== PROVIDED RECORDS
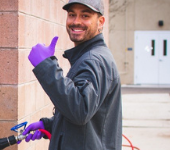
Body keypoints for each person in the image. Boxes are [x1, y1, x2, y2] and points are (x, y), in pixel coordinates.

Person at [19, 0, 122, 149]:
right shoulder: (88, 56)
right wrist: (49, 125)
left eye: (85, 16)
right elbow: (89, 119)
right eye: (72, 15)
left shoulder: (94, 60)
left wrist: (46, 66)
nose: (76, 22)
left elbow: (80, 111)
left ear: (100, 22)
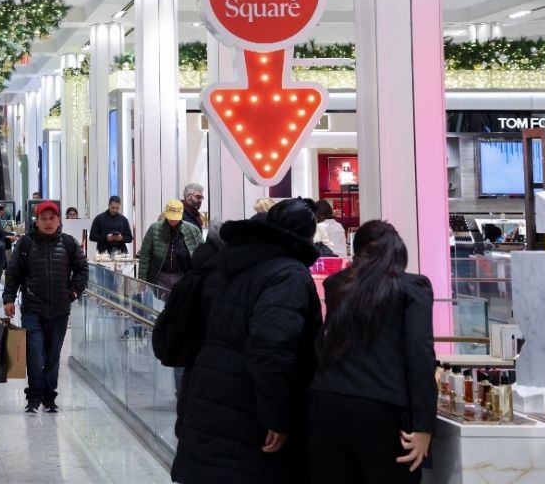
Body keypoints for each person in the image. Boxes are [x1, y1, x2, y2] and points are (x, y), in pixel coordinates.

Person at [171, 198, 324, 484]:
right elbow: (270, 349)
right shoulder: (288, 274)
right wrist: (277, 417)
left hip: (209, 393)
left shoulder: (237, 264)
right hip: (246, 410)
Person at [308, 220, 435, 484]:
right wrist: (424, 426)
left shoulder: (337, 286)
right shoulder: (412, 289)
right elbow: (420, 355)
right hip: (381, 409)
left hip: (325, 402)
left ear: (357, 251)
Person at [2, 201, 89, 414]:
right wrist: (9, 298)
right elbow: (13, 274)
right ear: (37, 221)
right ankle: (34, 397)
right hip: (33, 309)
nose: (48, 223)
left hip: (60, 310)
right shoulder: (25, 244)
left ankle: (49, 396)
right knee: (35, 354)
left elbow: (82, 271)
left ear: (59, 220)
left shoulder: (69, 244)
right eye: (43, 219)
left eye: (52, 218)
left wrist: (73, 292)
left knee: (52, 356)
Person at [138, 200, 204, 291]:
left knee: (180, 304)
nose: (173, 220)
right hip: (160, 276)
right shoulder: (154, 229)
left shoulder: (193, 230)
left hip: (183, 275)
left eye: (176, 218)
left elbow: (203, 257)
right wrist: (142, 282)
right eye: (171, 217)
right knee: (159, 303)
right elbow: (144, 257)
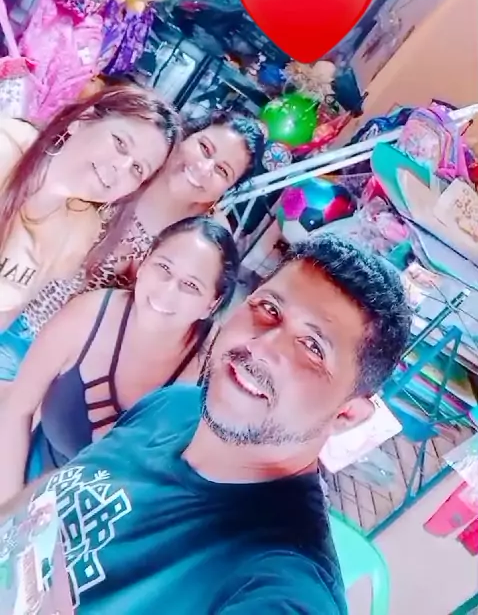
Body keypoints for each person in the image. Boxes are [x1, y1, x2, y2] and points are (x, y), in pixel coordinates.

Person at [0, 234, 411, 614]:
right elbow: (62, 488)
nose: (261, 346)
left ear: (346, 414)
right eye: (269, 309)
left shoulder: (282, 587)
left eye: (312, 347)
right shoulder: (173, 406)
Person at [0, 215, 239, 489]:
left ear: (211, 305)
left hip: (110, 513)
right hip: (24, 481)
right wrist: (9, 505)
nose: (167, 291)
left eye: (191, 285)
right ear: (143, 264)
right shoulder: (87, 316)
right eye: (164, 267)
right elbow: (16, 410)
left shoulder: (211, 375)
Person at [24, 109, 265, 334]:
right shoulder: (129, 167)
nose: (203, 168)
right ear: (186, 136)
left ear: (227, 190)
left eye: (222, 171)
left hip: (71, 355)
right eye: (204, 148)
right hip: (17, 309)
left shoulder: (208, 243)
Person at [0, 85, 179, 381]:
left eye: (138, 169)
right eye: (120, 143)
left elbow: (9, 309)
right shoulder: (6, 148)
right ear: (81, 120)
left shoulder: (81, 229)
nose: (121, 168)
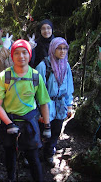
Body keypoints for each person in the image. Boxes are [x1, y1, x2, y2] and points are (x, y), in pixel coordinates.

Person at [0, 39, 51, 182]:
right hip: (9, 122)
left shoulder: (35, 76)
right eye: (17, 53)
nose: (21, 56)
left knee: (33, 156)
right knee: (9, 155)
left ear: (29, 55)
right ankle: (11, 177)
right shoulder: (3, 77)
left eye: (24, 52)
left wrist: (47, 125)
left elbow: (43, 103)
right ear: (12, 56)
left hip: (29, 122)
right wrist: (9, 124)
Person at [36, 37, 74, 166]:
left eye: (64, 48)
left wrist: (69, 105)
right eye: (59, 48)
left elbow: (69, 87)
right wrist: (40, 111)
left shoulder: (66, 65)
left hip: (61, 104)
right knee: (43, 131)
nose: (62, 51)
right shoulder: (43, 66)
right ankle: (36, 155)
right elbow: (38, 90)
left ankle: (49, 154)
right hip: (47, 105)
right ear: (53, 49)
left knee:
====
EXERCISE REQUIREMENTS
For this exercise, transcribe the data exactly but without its pictures.

ANSWER SPACE
Body keypoints for each person in the image. Boxes are [x1, y1, x2, y2] and points are (x, y), in pixel coordinates.

Person at [19, 0, 122, 149]:
right shoulder: (88, 56)
right wrist: (49, 125)
left eye: (85, 16)
right elbow: (89, 119)
right eye: (72, 15)
left shoulder: (94, 60)
left wrist: (46, 66)
nose: (76, 22)
left elbow: (80, 111)
left ear: (100, 22)
Body keypoints for each person in the image. Boxes are [x1, y1, x2, y2] and points are (x, y), in pixel coordinates.

Person at [171, 198, 324, 484]:
right elbow: (270, 349)
right shoulder: (288, 274)
right wrist: (277, 417)
left hip: (209, 393)
left shoulder: (237, 264)
right hip: (246, 410)
Person at [308, 220, 435, 484]:
right wrist: (424, 426)
left shoulder: (337, 286)
right shoulder: (412, 289)
right elbow: (420, 355)
right hip: (381, 409)
left hip: (325, 402)
left ear: (357, 251)
Person at [2, 201, 89, 414]:
right wrist: (9, 298)
right elbow: (13, 274)
right ear: (37, 221)
right ankle: (34, 397)
right hip: (33, 309)
nose: (48, 223)
left hip: (60, 310)
right shoulder: (25, 244)
left ankle: (49, 396)
right knee: (35, 354)
left elbow: (82, 271)
left ear: (59, 220)
left shoulder: (69, 244)
right eye: (43, 219)
left eye: (52, 218)
left wrist: (73, 292)
left knee: (52, 356)
Person at [138, 200, 204, 291]:
left knee: (180, 304)
nose: (173, 220)
right hip: (160, 276)
right shoulder: (154, 229)
left shoulder: (193, 230)
left hip: (183, 275)
left eye: (176, 218)
left elbow: (203, 257)
right wrist: (142, 282)
right eye: (171, 217)
right knee: (159, 303)
right elbow: (144, 257)
Body keypoints for each person in the image. Boxes are [x1, y1, x2, y2] and points are (x, y), in pixel coordinates.

Person at [0, 234, 411, 614]:
right elbow: (62, 488)
nose: (261, 346)
left ear: (346, 414)
right eye: (269, 309)
left shoulder: (282, 587)
left eye: (312, 347)
right shoulder: (173, 406)
Person at [0, 215, 239, 489]:
left ear: (211, 305)
left hip: (110, 513)
right hip: (24, 481)
right wrist: (9, 505)
nose: (167, 291)
left eye: (191, 285)
right ear: (143, 264)
right shoulder: (87, 316)
right eye: (164, 267)
right elbow: (16, 410)
left shoulder: (211, 375)
Person at [24, 109, 265, 334]:
right shoulder: (129, 167)
nose: (203, 168)
right ear: (186, 136)
left ear: (227, 190)
left eye: (222, 171)
left hip: (71, 355)
right eye: (204, 148)
right hip: (17, 309)
left shoulder: (208, 243)
Person at [0, 85, 179, 381]:
left eye: (138, 169)
right eye: (120, 143)
left elbow: (9, 309)
right shoulder: (6, 148)
right ear: (81, 120)
left shoulder: (81, 229)
nose: (121, 168)
Body keypoints for each person in the image. Boxes are [x1, y1, x2, y2] and points are (x, y), in pixel coordinates.

Person at [0, 39, 51, 182]:
right hip: (9, 122)
left shoulder: (35, 76)
right eye: (17, 53)
nose: (21, 56)
left knee: (33, 156)
right knee: (9, 155)
left ear: (29, 55)
right ankle: (11, 177)
right shoulder: (3, 77)
left eye: (24, 52)
left wrist: (47, 125)
left elbow: (43, 103)
right ear: (12, 56)
left hip: (29, 122)
right wrist: (9, 124)
Person at [36, 37, 74, 166]:
left eye: (64, 48)
left wrist: (69, 105)
right eye: (59, 48)
left elbow: (69, 87)
right wrist: (40, 111)
left shoulder: (66, 65)
left hip: (61, 104)
right knee: (43, 131)
nose: (62, 51)
right shoulder: (43, 66)
right ankle: (36, 155)
right elbow: (38, 90)
left ankle: (49, 154)
right hip: (47, 105)
right ear: (53, 49)
left knee:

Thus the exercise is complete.